By the time The Partridge Family debuted on television in 1970, the Cowsills’ popularity had already begun to fade, and after the 1971 release of On My Side the group disbanded. That year Bill Cowsill, briefly considered as a touring replacement for Brian Wilson in the Beach Boys, issued the solo album Nervous Breakthrough, yet the siblings remained largely inactive musically for the rest of the decade. In the late 1970s Bob, John, Susan, and Paul recorded original songs with producer Chuck Plotkin, but those tracks stayed unreleased. Barbara Cowsill died on January 31, 1985. During the 1990s the children recovered some of their earlier visibility: Barry pursued a solo career, Bill formed the country band the Blue Shadows, and Susan joined the Continental Drifters, the New Orleans-via-Los Angeles supergroup that also included her husband, former dB Peter Holsapple, and ex-Bangle Vicki Peterson. In 1994 the “core four”—Bob, John, Susan, and Paul—contributed the new track “Is It Any Wonder” to the Yellow Pills, Vol. 1 compilation, followed by the studio album Global in 1998.

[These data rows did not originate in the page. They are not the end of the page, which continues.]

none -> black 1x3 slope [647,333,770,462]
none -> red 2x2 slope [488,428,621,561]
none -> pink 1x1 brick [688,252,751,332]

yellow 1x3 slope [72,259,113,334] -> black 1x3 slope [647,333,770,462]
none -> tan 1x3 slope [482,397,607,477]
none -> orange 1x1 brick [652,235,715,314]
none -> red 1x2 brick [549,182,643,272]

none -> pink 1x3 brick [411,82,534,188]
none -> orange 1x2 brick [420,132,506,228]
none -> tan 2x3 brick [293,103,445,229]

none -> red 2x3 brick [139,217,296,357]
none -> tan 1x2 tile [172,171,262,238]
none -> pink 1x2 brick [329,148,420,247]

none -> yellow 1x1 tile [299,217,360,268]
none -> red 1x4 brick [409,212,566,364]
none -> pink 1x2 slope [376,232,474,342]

When Hurricane Katrina struck New Orleans on August 29, 2005, Susan and her family had already left the city, but brother Barry, then living there as well, had not. Susan last spoke with him by phone on September 1. The family searched for four months until his body was found and identified on December 28. Another loss came in 2006 when Bill died in February at age 58 following ongoing health problems.

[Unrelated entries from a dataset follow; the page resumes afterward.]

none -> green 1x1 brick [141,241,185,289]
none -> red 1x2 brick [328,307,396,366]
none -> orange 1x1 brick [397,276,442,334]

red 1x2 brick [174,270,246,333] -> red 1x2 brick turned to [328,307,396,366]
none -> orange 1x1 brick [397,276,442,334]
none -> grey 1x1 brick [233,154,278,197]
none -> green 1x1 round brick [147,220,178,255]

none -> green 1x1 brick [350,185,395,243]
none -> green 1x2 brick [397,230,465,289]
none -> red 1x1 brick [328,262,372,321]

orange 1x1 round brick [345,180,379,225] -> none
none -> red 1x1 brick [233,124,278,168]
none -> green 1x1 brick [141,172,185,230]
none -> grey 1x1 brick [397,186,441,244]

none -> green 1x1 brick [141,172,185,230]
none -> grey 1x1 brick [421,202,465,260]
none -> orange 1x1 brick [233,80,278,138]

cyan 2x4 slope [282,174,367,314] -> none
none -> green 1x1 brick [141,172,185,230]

A documentary titled Family Band: The Cowsills Story premiered at the Rhode Island International Film Festival in 2010 and later aired on Showtime. The film renewed interest in the group, prompting Bob, Susan, and Paul to lead a revived version of the Cowsills that performed occasional club dates and joined several summer editions of the Turtles’ “Happy Together” Tour. The new configuration featured Bob’s son Ryan Cowsill on keyboards, Paul’s son Brendon Cowsill on guitars, and Susan’s second husband Russ Broussard on drums. (John Cowsill has separately toured as a member of the Beach Boys, playing keyboards and drums.) In 2022 the reunited Cowsills issued their first album in twenty-four years, Rhythm of the World, on Omnivore Recordings.